ECAs are also credited for usually being pioneers in untested markets. As such, the role of ECAs in the rebuilding of the industrial infrastructure in Asia is going to be an important one. However, the relationship between the commercial loan markets and ECAs is likely to evolve towards partnership rather than competition.
The last two decades have provided evidence that ECAs are also not immune to the forces of change and globalization. They need to evolve with the times to ensure they do not go out of fashion. The capital markets will continue to push the envelope as they develop new tools for evaluating, managing and mitigating risks. Private insurance and credit derivatives are already making inroads into the credit enhancement markets that have traditionally been seen as the preserve of the ECAs.

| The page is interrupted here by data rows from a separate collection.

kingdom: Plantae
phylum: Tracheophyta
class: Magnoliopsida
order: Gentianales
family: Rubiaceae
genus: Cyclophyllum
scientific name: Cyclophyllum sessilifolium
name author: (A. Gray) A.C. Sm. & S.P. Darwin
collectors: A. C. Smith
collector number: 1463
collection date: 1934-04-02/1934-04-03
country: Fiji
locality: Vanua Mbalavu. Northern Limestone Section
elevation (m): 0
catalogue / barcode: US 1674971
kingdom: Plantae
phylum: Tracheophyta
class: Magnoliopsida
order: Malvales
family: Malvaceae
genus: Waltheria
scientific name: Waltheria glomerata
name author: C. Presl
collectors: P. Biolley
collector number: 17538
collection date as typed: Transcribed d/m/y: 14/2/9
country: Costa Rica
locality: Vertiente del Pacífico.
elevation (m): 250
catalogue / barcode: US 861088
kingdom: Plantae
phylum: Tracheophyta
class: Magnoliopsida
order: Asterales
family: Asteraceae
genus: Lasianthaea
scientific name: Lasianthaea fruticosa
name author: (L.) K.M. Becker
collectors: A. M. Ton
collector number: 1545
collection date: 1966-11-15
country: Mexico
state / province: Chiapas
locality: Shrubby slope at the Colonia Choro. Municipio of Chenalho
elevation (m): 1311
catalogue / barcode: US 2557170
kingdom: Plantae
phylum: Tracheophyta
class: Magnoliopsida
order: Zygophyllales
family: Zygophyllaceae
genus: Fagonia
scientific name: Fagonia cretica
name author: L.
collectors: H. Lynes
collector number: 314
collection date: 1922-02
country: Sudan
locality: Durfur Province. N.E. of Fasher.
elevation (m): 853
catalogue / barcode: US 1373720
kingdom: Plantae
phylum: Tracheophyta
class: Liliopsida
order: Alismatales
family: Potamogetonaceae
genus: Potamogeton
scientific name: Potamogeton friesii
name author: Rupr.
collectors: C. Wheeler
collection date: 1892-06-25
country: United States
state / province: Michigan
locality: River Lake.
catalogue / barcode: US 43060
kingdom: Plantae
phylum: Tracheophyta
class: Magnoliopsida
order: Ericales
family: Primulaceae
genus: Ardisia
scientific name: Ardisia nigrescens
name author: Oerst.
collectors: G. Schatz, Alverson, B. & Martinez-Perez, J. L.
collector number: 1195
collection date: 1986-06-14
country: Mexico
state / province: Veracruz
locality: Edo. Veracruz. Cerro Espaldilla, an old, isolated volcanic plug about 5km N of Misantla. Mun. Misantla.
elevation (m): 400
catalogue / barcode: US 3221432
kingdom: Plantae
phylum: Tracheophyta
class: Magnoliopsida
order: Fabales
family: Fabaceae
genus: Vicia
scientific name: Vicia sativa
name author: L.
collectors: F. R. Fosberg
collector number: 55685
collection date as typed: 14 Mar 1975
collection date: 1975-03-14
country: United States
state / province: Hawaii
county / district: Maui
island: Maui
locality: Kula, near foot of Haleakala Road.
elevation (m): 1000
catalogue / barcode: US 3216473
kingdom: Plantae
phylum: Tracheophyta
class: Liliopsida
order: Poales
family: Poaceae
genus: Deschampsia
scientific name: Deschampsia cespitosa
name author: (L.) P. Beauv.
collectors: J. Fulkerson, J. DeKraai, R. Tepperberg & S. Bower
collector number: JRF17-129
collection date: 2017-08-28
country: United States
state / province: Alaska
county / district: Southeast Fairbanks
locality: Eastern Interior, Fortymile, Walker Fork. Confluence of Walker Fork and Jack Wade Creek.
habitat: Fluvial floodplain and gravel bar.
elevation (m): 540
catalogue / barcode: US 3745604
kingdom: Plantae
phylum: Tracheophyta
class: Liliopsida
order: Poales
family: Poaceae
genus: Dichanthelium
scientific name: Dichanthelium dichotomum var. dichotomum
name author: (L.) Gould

This challenge from capital markets and private insurers will only intensify and their relative swiftness of decision-making and market orientation will pose a serious threat to the traditional boundaries of the ECAs. The ECAs will thus have to evolve and change or face the risk of being marginalised. However, they will also have to spruce themselves up and shed the stodgy bureaucratic image generally associated with them.
The build-up of expertise in the project finance area will need to be continued by the ECAs to better analyze risks and tailor solutions. The emerging markets crisis has taught both the commercial market as well as the ECAs a few new things about risks in projects. The lessons of the past few years indicate that the existence of deep pockets alone will not be sufficient to meet new challenges or the survival of another crisis.
To meet the challenges from a more nimble commercial market, without giving up their fundamental objective, the ECAs would need to become more in synch with the market in adopting risk evaluation, management and mitigation tools, pricing of the risks and sharing risks with the private sector. It will also be imperative to develop new know-how and instruments like collateral structures, derivatives and repackaging etc.
A revamp of the various financing and interest subsidization schemes would need to be undertaken to bring them more in line with the market. Credit due diligence processes would need to be strengthened without expense to the time taken for decision-making. More importantly, a more proactive interaction with the market may be needed, and Mohammad may well end up having to go to the mountain to achieve the market orientation.
Two centuries ago, a French philosopher remarked: "If everyone had done exactly as his predecessors did, man would still be living in caves." We are sanguine that ECAs will rise to the challenge, and are not about to return to the caves. Instead, we believe that they will march towards a new future and a brave but complex new world.
Pradeep Mathur is managing director, head of structured export finance, Deutsche Bank.